We want create a multi-language phrasebook / dictionary for a specific area.
And now I'm thinking about the best data structure / data model for that.
Since it should be more phrasebook than dictionary we want to keep the data model / structure first simple. It should be only used for fast translation: i.e. user selects two languages, types a word and gets translation. The article and description parts are just for displaying, not for search.
There are some specific cases I'm thniking about:
- One term can be expressed with several (1..n) words in any language
- Any term can also be translated into several (1..m) words in another language
- In some languages the word's articel could be important to know
- For some words description could be important (e.g. for words from dialects etc.)
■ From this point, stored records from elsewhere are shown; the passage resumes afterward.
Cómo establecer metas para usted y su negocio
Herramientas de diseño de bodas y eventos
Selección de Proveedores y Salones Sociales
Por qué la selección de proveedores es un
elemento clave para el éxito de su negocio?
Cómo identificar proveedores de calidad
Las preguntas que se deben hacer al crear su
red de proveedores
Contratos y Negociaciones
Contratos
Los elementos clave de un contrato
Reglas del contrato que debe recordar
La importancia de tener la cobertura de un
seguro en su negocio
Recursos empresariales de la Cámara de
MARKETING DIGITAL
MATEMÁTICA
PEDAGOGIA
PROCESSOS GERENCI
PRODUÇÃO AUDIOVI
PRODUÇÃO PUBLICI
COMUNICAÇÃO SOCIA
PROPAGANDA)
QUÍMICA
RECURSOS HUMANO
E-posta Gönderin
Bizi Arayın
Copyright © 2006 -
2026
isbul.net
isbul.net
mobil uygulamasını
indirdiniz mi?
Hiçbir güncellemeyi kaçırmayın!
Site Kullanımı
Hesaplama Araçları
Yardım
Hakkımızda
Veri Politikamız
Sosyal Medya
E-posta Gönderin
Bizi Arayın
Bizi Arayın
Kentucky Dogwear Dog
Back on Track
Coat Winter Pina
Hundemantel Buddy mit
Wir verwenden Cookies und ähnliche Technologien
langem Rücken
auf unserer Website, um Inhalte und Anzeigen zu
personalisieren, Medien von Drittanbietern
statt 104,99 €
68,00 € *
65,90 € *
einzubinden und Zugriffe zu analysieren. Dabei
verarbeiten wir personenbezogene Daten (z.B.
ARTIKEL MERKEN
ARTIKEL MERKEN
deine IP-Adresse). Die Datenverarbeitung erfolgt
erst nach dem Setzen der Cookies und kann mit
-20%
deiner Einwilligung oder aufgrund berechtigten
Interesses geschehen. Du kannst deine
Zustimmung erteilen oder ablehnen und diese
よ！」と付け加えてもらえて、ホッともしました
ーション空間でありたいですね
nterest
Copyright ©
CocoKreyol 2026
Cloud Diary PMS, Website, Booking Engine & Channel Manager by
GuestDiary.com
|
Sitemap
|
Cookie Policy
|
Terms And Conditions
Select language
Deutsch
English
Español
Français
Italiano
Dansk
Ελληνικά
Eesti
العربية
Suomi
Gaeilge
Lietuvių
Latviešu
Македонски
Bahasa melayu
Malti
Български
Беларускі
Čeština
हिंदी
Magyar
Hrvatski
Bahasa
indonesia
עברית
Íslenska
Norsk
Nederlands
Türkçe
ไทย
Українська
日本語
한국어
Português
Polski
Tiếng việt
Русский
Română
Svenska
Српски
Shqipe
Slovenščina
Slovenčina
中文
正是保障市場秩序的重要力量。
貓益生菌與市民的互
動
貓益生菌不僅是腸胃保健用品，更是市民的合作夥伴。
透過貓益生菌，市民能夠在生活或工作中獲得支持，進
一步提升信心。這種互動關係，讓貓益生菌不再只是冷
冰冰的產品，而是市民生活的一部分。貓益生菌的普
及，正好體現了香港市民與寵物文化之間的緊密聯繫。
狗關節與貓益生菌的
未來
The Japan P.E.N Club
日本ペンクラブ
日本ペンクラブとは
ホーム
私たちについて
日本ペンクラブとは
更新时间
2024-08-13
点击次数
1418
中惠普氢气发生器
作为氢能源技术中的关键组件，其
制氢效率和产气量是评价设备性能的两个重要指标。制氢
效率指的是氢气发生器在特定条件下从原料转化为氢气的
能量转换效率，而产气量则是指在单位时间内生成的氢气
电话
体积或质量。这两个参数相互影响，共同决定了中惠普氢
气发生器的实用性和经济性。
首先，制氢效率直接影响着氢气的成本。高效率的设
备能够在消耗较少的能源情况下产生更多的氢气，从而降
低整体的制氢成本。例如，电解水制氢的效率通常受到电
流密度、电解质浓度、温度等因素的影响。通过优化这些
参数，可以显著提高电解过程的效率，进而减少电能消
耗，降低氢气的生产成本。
I'm not sure about one point: do I reinvent the wheel creating a data model by myself? But I couldn't find any solutions.
I've just created a json data model I'm not sure about if it good enough or not:
[
{
wordgroup-id: 1,
en: [
{word: 'car', plural: 'cars'},
{word: 'auto', plural: 'autos'},
{word: 'vehicle', plural: 'vehicles'},
],
de: [
{word: 'Auto', article: 'das', description: 'Some explanation eg. when to use this word', plural: 'Autos'},
{word: 'Fahrzeug', article: 'das', plural: 'Fahrzeuge'}
],
ru: [...],
...
},
{
wordgroup-id: 2,
...
},
...
]
I also thought about some "corner" cases @triplee wrote about. I thought to solve them with some kind of redundance. Only the word group id and the word within a language should be unique.
I would be very thankfull for any feedback to the first draft of the data model.